Pastors are called to be servants, not to exercise power or control. We don’t decide to be pastors to find a sense of importance or value or identity. God calls people to serve communities of faith by shepherding them, watching over them, caring for them, and feeding them with the good news of Jesus’s death and resurrection for them. It’s not up to me to walk into a congregation as a new pastor and start telling people how things will or will not be done. Instead, pastors are called to be the servants of God’s people so they will encounter the love and grace of Jesus in us. That doesn’t mean always doing what the congregation wants, because sometimes what we want isn’t good for us. However, it might mean giving up our own rights, our preferences and sometimes even our opinions in order to serve the people God has placed in our care, in order to build them up in faith and love, and equip them to do the good God has planned for all of us to do.

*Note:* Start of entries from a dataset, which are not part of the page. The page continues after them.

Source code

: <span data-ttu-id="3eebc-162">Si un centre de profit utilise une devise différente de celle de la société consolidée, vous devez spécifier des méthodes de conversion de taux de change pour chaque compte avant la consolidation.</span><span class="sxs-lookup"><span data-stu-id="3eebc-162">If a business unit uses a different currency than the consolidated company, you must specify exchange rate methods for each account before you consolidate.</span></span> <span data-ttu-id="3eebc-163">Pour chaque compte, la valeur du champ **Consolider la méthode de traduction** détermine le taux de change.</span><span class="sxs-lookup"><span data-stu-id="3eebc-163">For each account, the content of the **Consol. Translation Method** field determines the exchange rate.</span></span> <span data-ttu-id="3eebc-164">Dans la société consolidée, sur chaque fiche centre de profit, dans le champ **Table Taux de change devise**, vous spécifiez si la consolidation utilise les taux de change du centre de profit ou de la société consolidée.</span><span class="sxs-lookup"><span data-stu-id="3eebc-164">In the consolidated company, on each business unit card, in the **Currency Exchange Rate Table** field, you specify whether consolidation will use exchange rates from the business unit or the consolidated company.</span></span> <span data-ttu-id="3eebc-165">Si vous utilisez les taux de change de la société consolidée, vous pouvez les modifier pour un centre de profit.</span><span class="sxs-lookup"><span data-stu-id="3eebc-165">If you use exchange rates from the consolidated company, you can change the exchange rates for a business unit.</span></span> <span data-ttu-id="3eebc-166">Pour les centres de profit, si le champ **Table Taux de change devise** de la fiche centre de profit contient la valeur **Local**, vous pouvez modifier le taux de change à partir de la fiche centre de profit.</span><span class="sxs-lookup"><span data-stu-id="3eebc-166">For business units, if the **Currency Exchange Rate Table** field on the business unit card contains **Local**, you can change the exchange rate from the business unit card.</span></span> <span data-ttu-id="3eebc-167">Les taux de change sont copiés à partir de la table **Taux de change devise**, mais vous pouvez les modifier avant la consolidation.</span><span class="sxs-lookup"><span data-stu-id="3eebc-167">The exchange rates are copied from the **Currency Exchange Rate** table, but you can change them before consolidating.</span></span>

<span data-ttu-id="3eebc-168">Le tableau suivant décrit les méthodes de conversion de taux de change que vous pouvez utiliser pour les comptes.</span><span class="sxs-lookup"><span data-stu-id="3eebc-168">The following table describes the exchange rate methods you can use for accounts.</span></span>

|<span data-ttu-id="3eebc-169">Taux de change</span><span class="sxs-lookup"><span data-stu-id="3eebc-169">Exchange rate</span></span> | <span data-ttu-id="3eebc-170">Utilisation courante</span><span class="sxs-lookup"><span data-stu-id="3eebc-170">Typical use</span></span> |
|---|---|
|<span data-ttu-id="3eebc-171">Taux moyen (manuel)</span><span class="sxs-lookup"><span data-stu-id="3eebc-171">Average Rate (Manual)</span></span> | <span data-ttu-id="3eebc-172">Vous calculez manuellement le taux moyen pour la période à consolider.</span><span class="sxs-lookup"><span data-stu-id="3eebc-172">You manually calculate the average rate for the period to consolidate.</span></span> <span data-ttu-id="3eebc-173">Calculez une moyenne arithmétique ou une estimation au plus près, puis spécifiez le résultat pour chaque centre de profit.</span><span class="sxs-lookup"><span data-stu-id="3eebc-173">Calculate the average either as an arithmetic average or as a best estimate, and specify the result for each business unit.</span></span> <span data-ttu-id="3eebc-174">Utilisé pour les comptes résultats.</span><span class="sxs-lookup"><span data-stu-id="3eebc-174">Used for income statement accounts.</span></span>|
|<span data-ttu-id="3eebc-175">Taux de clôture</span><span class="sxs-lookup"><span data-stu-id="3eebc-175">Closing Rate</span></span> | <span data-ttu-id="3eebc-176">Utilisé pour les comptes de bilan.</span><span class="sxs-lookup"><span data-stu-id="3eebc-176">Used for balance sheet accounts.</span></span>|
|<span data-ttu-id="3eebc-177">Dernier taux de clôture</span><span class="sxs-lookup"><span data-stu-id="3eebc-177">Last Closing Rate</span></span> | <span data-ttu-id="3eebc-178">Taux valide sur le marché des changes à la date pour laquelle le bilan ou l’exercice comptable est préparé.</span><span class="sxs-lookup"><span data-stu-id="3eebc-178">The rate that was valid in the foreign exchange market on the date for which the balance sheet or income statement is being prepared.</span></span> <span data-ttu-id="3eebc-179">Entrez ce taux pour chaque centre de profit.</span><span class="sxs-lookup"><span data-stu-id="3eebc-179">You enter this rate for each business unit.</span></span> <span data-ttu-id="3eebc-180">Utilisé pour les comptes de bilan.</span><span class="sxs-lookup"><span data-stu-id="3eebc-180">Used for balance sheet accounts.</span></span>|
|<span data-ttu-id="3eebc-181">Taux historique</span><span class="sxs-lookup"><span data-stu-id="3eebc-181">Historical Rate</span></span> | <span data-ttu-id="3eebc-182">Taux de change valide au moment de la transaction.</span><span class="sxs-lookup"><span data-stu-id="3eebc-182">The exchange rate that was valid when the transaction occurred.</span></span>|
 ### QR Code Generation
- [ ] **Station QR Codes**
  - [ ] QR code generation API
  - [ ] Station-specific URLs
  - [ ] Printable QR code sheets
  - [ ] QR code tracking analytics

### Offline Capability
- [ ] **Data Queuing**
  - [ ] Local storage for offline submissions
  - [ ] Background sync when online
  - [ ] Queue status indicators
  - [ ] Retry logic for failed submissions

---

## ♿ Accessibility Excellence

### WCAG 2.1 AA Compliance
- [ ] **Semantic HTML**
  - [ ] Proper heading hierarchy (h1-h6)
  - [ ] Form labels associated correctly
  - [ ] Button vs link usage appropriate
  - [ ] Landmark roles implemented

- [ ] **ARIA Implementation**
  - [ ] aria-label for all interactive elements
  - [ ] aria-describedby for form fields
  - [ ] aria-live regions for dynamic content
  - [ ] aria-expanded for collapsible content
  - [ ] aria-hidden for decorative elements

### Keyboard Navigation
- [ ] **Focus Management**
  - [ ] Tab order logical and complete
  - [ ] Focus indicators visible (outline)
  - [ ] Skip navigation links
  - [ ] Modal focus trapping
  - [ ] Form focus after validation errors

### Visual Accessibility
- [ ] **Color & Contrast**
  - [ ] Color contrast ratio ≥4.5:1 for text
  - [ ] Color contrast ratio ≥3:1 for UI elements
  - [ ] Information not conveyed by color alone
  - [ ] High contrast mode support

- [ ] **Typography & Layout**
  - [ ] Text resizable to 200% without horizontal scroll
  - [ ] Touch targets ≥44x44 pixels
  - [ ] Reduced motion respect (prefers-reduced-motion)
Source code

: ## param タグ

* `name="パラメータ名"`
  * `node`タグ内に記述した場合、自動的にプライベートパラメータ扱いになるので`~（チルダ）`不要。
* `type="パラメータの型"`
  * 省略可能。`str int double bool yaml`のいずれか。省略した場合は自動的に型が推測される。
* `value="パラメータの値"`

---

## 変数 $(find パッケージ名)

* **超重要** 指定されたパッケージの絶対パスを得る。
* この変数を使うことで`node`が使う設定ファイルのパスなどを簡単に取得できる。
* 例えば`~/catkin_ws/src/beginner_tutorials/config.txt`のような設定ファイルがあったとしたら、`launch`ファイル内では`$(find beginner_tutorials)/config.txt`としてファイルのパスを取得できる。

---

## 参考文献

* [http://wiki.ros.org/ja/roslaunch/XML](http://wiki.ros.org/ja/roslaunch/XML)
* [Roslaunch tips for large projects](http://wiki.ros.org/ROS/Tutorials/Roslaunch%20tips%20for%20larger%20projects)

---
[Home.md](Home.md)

One of the greatest legacies of the Reformation is the idea that God doesn’t just call people to serve him in overtly religious ways. Instead, God calls us to a variety of vocations so that we can serve each other, and so his goodness can grace can flow through us to the people around us. God might call us to be parents, children, grandparents or grandchildren. He might call us to be husbands, wives, or possibly even to serve him and others as a single person. The work we do in our places of employment, our homes, our churches or community organizations, both paid and unpaid, are all callings God places on our lives so we can be his salt and light in the world, and so other people can meet Jesus in us.

Paul’s discussion of the body of Christ in 1 Corinthians 12:12-31 reminds us that every part is needed for the whole body to function properly. One part isn’t more important or less important than any other. In the same way, the call to be a pastor is no more or less important to the body of Christ than a fulltime, stay at home parent, or the people on the toilet cleaning roster. We’re all vital parts of the body of Christ because we are all called to contribute to the mission of God in the world in different ways.

I honestly don’t know where the LCA will go from here as we continue to struggle with who we believe God is calling to be pastors in our church. I continue to pray that the Spirit of God will pour wisdom into the hearts and minds of our bishops and other leaders as they keep wrestling with this question.

What I do know, though, is what it’s like to struggle with where God may be calling us in our lives. Whatever we think God may be calling us to, and whether the doors are opening for us to follow those calls or not, we need to be listening to each other, praying for each other, and walking together with each other as the body of Christ. No matter where God might be calling us to serve him in our lives, one thing we all have in common is that God calls us his children whom he loves.